Mas seria bem diferente a paisagem que se descortinaria se eu conseguisse, por exemplo, entrar através de um possante microscópio para dentro da paisagem interior de uma gota d’água. Ali se abriria todo um mundo habitado por diferentes tipos de seres estranhos, riquíssimos em detalhes de formas e constituições “fisiológicas” movimentando-se, relacionando-se, reproduzindo-se e devorando-se mutuamente, no meio de uma floresta de seres parecidos com plantas e fungos. Assim, em cada gota encontraríamos todo um mundo, e neste mundo, mundos e mundos; e em cada ente que os povoaria, por sua vez, toda uma estrutura que perfaria de novo todo um mundo de realidades.
E ainda, se focalizássemos uma pequena parcela da superfície da mesa, sobre a qual se espalham as gotas como se fossem pontos isolados entre si, descobriríamos com surpresa que também essa superfície, aparentemente tão lisa e homogênea, apresenta acidentes “geográficos” variados, vales e montanhas, sulcos profundos e abismos, também povoados por micróbios e bacilos de variados tipos e constituições.
A quem se abrem cada vez de modos diferentes e diferenciados ‘a realidade’ como mundos e mundos e mundo no mundo é o homem. Mas o homem enquanto visto como objeto se abre também a si como mundo. O que é, quem é, e como é a quem tanto o homem como os entes não-homem se abrem como mundo? Na fenomenologia essa pergunta é a aguilhão que sempre de novo e cada vez estimula o nosso saber a se perguntar e em assim se perguntando “ver”.
Por enquanto, deixemos no ar a suspeita e pergunta: esse a quem se abre os mundos, cada vez no seu modo, esse “quem”, que não é objeto subjetivo ou sujeito, portanto nem sujeito nem objeto é homem que em não sendo nenhum objeto (nem objeto subjetivo nem objeto objetivo) é exatamente esse modo de ser de cada ente aparecer como mundo?
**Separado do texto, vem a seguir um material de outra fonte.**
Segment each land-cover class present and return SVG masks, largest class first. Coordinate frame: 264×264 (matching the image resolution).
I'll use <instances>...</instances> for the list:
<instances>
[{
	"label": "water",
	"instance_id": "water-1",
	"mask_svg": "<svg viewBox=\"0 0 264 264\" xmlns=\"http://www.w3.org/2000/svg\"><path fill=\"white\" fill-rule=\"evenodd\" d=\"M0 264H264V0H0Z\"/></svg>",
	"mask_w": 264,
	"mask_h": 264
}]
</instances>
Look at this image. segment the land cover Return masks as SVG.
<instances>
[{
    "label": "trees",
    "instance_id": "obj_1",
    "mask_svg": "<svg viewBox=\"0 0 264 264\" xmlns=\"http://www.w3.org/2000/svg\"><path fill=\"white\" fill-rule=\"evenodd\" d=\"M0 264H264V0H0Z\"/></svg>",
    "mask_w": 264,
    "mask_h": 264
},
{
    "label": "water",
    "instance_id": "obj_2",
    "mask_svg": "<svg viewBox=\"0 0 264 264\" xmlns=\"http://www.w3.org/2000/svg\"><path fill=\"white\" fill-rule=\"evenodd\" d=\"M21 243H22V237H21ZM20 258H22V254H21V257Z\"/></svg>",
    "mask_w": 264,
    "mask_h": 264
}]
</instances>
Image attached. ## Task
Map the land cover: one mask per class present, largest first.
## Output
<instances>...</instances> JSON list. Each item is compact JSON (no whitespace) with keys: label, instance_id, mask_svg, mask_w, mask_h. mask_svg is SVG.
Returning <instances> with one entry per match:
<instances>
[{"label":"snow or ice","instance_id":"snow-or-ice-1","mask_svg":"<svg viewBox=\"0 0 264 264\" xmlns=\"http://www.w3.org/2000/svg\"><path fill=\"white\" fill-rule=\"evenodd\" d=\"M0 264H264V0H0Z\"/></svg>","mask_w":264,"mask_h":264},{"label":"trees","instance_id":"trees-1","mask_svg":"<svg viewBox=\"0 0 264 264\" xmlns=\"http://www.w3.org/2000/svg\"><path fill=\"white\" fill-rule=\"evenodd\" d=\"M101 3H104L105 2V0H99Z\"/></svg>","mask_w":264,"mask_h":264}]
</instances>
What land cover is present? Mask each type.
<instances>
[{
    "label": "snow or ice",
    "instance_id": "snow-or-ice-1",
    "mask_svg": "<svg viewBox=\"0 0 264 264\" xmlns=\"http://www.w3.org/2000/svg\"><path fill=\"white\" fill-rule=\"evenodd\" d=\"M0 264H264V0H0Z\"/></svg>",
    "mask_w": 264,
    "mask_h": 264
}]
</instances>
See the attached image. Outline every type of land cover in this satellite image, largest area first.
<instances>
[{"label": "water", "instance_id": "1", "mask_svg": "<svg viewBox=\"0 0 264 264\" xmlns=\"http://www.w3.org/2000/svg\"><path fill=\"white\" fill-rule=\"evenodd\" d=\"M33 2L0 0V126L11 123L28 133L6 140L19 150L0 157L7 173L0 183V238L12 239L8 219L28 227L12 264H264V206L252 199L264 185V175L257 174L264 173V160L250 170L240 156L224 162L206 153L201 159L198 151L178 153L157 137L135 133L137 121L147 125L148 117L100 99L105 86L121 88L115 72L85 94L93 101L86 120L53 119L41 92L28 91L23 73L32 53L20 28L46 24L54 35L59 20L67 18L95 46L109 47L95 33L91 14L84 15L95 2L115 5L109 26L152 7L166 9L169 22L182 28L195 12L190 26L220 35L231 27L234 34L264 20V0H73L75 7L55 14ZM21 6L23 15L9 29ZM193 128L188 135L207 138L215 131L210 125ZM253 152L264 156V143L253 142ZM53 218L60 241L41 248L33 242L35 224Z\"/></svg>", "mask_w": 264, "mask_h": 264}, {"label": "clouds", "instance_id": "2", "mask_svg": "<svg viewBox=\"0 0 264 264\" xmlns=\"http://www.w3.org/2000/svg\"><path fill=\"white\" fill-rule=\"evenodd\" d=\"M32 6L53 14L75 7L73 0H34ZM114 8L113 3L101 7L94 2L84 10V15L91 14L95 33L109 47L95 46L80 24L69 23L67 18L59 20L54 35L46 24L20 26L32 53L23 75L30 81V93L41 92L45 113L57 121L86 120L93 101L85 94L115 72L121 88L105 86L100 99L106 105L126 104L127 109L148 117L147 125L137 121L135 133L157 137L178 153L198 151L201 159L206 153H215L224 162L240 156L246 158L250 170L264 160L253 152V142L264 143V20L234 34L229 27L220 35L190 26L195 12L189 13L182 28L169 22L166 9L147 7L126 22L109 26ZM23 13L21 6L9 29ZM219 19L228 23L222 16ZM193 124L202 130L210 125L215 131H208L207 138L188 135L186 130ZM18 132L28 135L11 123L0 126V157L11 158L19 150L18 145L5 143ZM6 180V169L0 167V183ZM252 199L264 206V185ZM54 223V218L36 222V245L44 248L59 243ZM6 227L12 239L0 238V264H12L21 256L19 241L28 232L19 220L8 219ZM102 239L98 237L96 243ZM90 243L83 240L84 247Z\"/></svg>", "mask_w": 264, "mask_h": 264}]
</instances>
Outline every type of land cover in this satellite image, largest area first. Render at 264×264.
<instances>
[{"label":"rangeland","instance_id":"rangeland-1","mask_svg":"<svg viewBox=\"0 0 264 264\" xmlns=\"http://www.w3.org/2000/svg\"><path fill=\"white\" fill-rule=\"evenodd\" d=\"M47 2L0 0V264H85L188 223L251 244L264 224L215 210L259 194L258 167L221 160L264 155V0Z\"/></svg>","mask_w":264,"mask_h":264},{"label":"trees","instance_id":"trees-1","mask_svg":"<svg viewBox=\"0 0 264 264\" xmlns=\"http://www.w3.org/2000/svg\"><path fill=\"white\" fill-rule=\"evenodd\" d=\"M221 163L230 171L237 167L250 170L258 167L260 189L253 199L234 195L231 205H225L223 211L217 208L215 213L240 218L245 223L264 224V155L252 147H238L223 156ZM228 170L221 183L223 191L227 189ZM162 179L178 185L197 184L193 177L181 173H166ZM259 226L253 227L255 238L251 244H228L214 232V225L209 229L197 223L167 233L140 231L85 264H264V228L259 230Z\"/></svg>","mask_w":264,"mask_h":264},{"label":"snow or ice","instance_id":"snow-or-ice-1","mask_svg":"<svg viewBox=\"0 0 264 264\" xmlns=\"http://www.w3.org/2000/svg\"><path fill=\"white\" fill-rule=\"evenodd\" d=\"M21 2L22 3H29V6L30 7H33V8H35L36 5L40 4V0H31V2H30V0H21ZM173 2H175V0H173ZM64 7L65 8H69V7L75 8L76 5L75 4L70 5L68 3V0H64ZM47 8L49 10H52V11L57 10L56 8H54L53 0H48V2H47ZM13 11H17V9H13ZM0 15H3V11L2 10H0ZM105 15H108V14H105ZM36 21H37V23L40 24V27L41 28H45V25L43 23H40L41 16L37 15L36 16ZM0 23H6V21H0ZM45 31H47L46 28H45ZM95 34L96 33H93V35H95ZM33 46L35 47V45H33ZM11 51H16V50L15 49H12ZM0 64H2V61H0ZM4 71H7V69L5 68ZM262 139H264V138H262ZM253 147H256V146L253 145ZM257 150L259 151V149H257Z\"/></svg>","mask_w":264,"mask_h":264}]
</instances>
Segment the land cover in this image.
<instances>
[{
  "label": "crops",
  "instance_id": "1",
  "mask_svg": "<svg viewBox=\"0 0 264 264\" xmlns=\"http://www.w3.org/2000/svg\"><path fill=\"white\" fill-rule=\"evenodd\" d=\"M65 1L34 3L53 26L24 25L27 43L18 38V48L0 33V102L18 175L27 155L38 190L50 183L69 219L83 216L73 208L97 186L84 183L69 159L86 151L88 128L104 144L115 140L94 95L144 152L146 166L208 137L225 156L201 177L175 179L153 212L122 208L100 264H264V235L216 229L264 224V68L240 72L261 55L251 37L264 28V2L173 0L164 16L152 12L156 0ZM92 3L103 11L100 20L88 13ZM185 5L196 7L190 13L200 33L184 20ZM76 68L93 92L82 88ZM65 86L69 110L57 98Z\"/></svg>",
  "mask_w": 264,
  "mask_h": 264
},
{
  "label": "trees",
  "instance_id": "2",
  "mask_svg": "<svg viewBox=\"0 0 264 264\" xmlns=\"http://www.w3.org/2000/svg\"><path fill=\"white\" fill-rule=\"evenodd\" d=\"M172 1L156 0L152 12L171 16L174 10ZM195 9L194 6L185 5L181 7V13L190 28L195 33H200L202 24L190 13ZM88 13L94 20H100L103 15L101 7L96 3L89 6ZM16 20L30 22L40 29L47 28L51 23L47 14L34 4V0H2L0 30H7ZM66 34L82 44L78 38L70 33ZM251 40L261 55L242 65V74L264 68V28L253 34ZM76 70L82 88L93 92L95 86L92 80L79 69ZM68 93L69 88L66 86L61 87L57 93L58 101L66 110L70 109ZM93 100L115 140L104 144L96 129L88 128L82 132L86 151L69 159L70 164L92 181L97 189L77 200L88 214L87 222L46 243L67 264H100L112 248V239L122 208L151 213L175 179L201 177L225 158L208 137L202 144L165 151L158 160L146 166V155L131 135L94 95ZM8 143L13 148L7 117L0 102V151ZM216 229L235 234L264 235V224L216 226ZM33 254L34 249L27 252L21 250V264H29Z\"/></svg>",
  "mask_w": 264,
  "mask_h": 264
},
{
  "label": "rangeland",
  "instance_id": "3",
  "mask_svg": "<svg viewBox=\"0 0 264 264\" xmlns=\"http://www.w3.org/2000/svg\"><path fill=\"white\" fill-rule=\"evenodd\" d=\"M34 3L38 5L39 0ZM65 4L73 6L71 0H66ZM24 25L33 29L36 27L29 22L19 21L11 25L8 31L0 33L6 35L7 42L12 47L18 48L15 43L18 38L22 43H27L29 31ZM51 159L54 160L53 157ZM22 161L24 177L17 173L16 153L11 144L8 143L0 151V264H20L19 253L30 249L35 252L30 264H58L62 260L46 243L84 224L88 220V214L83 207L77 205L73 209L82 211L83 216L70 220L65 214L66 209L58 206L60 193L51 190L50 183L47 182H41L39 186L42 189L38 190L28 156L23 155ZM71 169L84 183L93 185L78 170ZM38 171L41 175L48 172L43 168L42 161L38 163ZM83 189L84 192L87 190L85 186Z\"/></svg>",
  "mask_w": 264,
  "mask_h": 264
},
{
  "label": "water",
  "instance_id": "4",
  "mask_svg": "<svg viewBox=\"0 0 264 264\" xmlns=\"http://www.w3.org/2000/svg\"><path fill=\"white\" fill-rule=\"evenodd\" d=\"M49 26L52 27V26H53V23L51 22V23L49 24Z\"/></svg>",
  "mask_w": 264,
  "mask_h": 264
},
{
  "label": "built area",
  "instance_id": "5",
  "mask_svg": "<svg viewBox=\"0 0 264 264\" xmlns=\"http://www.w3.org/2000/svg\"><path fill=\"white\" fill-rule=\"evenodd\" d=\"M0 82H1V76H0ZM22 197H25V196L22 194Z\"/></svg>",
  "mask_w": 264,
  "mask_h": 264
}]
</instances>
Se assim for, o homem apareceria entre outros entes não-humanos como objeto, mas ao mesmo tempo como modo de ser do aparecer de cada objeto, inclusive ele mesmo, como mundo. Ou melhor, ele propriamente não apareceria, mas haveria de se retrair como a aberta que ao fazer aparecer o mundo cada vez no seu modo de ser próprio, se oculta como a interioridade a mais íntima do mundo? Ele seria assim ser-no-mundo. Não dentro do mundo de objetos tanto subjetivos como objetivos qual um sapo dentro da lagoa, mas como o ponto de salto da eclosão do mundo, como olho d’água, como a aberta do mundo. Quando o objeto-sujeito é reconduzido assim para o próprio de si mesmo como ser-no-mundo, então ele deixa de ser a ânsia assintótica da carência do infinito, e volta a ser bem no ponto, bom de mais na sua finitude. Então é que o mundo finalmente se tornaria redondo, simples, concreto, a coisa ela mesma da fenomenologia.
As infindas discussões, troca de idéias, vai e vem das discussões do seminário acerca da fenomenologia nos podem enervar e impacientar na nossa ânsia do infinito da excelência objetiva. Elas são, porém, movimento circular, uma espécie de rodopios que pedem de cada um de nós muita paciência, plena atenção e principalmente muita cordialidade na valentia de pensar. Eles podem sovar o nosso saber e gastar seus cantos e o transformar do quadrado para redondo, conduzindo-o à ciência cordial, que para Nietzsche tem o modo de ser da arte.